● **Extract provided**:
==========

Speed Controller Hax - Place your FETs!

A project log for The Razor E300 Overvolt!

Building an electric scooter with some real power.

TKTK 09/19/2016 at 05:002 Comments

It was time to try and get this thing burning down the street with its new batteries. We got to burning, at least. We definitely got to burning. Check out the video for the full story. Details below.

Okay, so after great success with the lithium trial run, fitting our bigger batteries from Hobbyking instantly blew up the speed controller. When we dosed it with some hot, fresh amps, the FET was killed instantly. Most disappointing! Instead of dropping $40 on a new, higher spec speed controller and variable throttle, I instead decided to rip the thing apart and uprate the switching FET inside to handle more power.

The speed controller, right, with the old blown IRFB3607, left.

However, I had a problem - the IRFB3607 inside was rated to handle 80A & 75V. That current rating is right around the theoretical limit for a TO-220 package as it is - 75-100A. Replacing it with another TO-220 wasn't going to cut it. Instead, I had to get creative - I decided I'd go with parallel FETs to handle the strain.

Modifying the heatsink and mounting hardware for parallel FET GOODNESS.

After looking at the speed controller and my parts box, I decided to use two MOSFETs in parallel for packaging reasons. I chose the TK100E08N1, rated at 214A & 80V. This is an example of the manufacturer rating the gate current capability of the silicon, ignoring the fact the device package can't effectively handle in excess of 100A.

I used a small piece of veroboard and modified the existing mounting hardware to fit the parallel FETs to the original heatsink. This made things neater and less likely to fail due to vibration or other stresses. Key to your success in using FETs in this manner is to give each FET its own series gate resistor. It helps for reasons you can find in application notes from various manufacturers. Oscillation is the biggest problem. I used a couple of SMD 10 ohm resistors I scavenged from an old hard drive.

==========

● **Listed records**:

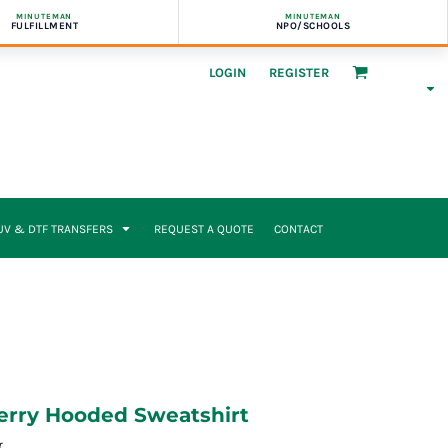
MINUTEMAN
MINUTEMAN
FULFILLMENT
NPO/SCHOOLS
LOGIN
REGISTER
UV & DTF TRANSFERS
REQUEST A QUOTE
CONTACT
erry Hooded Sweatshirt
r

==========

● **Tasks to complete**:
#1 In the speed controller project log, could you repeat the passage from "Okay, so after" up to and including "blown IRFB3607, left." word for word?
#2 Answer these from the speed controller project log:
(a) What current and voltage was the original IRFB3607 rated to handle?
(b) Which MOSFET was chosen to go in parallel, and what is its rating?
(c) Where did the 10 ohm SMD resistors come from?
#3 Can you turn the paragraph of the speed controller project log that begins "I used a small piece of veroboard" into a short bulleted list that keeps its main facts?

● **Answers below**:
#1
Okay, so after great success with the lithium trial run, fitting our bigger batteries from Hobbyking instantly blew up the speed controller. When we dosed it with some hot, fresh amps, the FET was killed instantly. Most disappointing! Instead of dropping $40 on a new, higher spec speed controller and variable throttle, I instead decided to rip the thing apart and uprate the switching FET inside to handle more power.

The speed controller, right, with the old blown IRFB3607, left.

#2
(a) 80A and 75V.
(b) The TK100E08N1, rated at 214A and 80V.
(c) They were scavenged from an old hard drive.

#3
- A small piece of veroboard and modified mounting hardware let the parallel FETs fit on the original heatsink.
- This made the build neater and less likely to fail from vibration or other stresses.
- Each FET needs its own series gate resistor, mainly to prevent oscillation; manufacturers' application notes explain why.
- Two SMD 10 ohm resistors scavenged from an old hard drive served this purpose.